Resolution with Caching: 1. Load main.yaml → start request cache 2. Load base.yaml → load and cache shared/secrets.yaml 3. Load views/users.yaml → use cached base 4. Load analytics.yaml → reuse cached base.yaml 5. Load views/reports.yaml → complete resolution

Environment Variable Interpolation¶

Syntax¶

Use ${env:VARIABLE_NAME} syntax for environment variable substitution.

Examples¶

# Basic substitution
duckdb:
  database: "${env:DB_PATH}"

# With default values
views:
  - name: users
    uri: "${env:DATA_PATH}/users.parquet"
    sql: |
      SELECT * FROM users 
      WHERE created_at >= '${env:START_DATE}'

Supported Variables¶

Any environment variable can be used.

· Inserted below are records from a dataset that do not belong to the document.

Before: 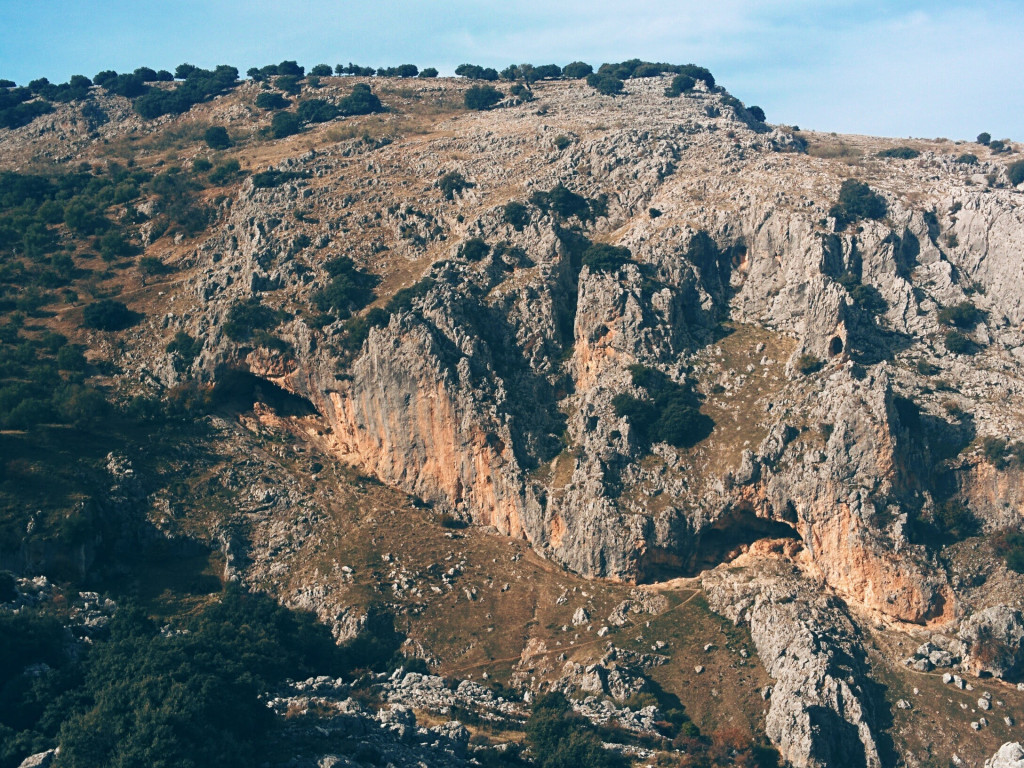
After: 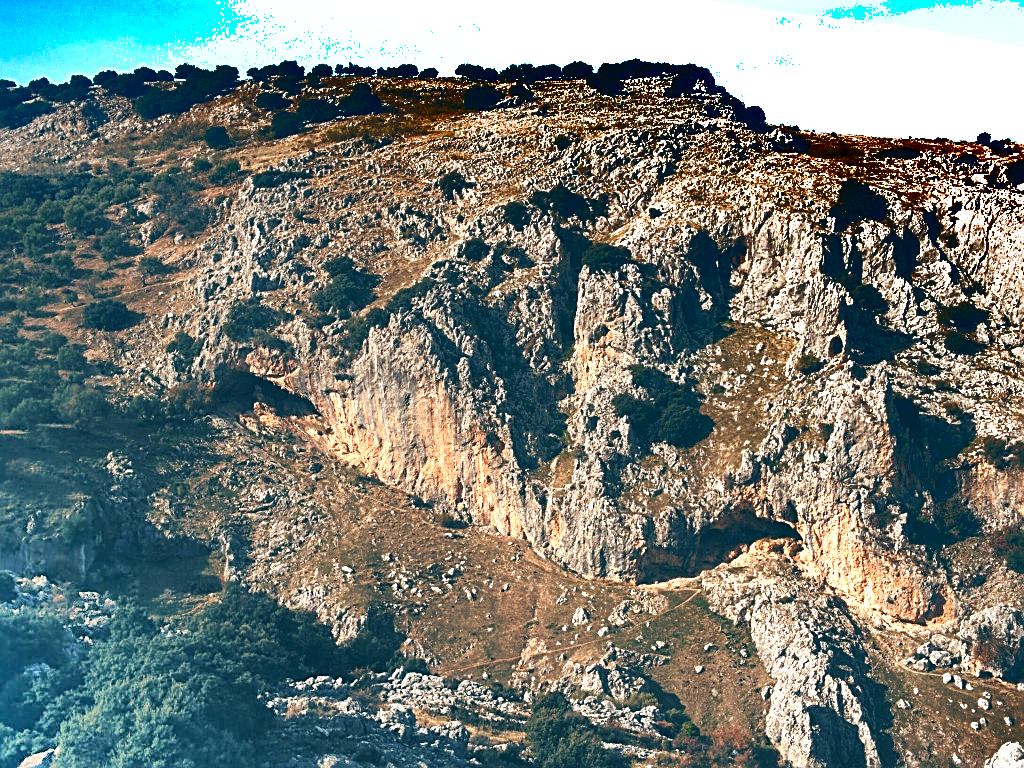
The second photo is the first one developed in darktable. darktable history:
exposure: black level correction 0, exposure 0.877 EV, compensate exposure bias true, compensate highlight preservation false
shadows and highlights: radius 123.98, shadows 100, white point adjustment -3, highlights -100, highlights color adjustment 89.84%, soften with gaussian
local contrast: highlights 100%, shadows 100%, detail 120%, midtone range 0.2
sharpen: on, module defaults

Common patterns:

# Database credentials
export DB_HOST=localhost
export DB_USER=analytics_user
export DB_PASSWORD=${env:DB_PASSWORD}

# Cloud storage
export AWS_ACCESS_KEY_ID=your_key
export AWS_SECRET_ACCESS_KEY=your_secret
export AWS_DEFAULT_REGION=us-west-2

# File paths
export DATA_DIR=/data/analytics
export CONFIG_DIR=/etc/duckalog

Validation Rules¶

Required Fields¶

All configurations must include: - ✅ version: Positive integer - ✅ duckdb: Database configuration - ✅ views: Array of views (can be empty)

Uniqueness Constraints¶

View names must be unique within each schema
Attachment aliases must be unique
Iceberg catalog names must be unique
Semantic model names must be unique

Type Validation¶

All string fields support environment variable interpolation
File paths are resolved relative to configuration file
Remote URIs are validated for supported schemes
SQL expressions are validated for basic syntax

Common Patterns¶

Multi-Environment Configuration¶

version: 1

duckdb:
  database: "${env:DB_PATH}"

# Environment-specific imports
imports:
  - "./base-${env:ENVIRONMENT}.yaml"

Team Collaboration Structure¶

# Shared base configuration
version: 1
imports:
  - ./infrastructure/database.yaml    # Team: Infrastructure
  - ./data/views/users.yaml           # Team: Data
  - ./analytics/models.yaml           # Team: Analytics
  - ./business/reports.yaml           # Team: Business

Production Deployment¶

version: 1
duckdb:
  database: /data/prod/analytics.duckdb
  pragmas:
    - "SET memory_limit='8GB'"
    - "SET threads=8"
    - "SET enable_progress_bar=false"

# Secure credential management
attachments:
  postgres:
    - alias: warehouse
      host: "${env:PG_HOST}"
      user: "${env:PG_USER}"
      password: "${env:PG_PASSWORD}"

This comprehensive schema reference covers all Duckalog configuration options for building sophisticated data catalogs.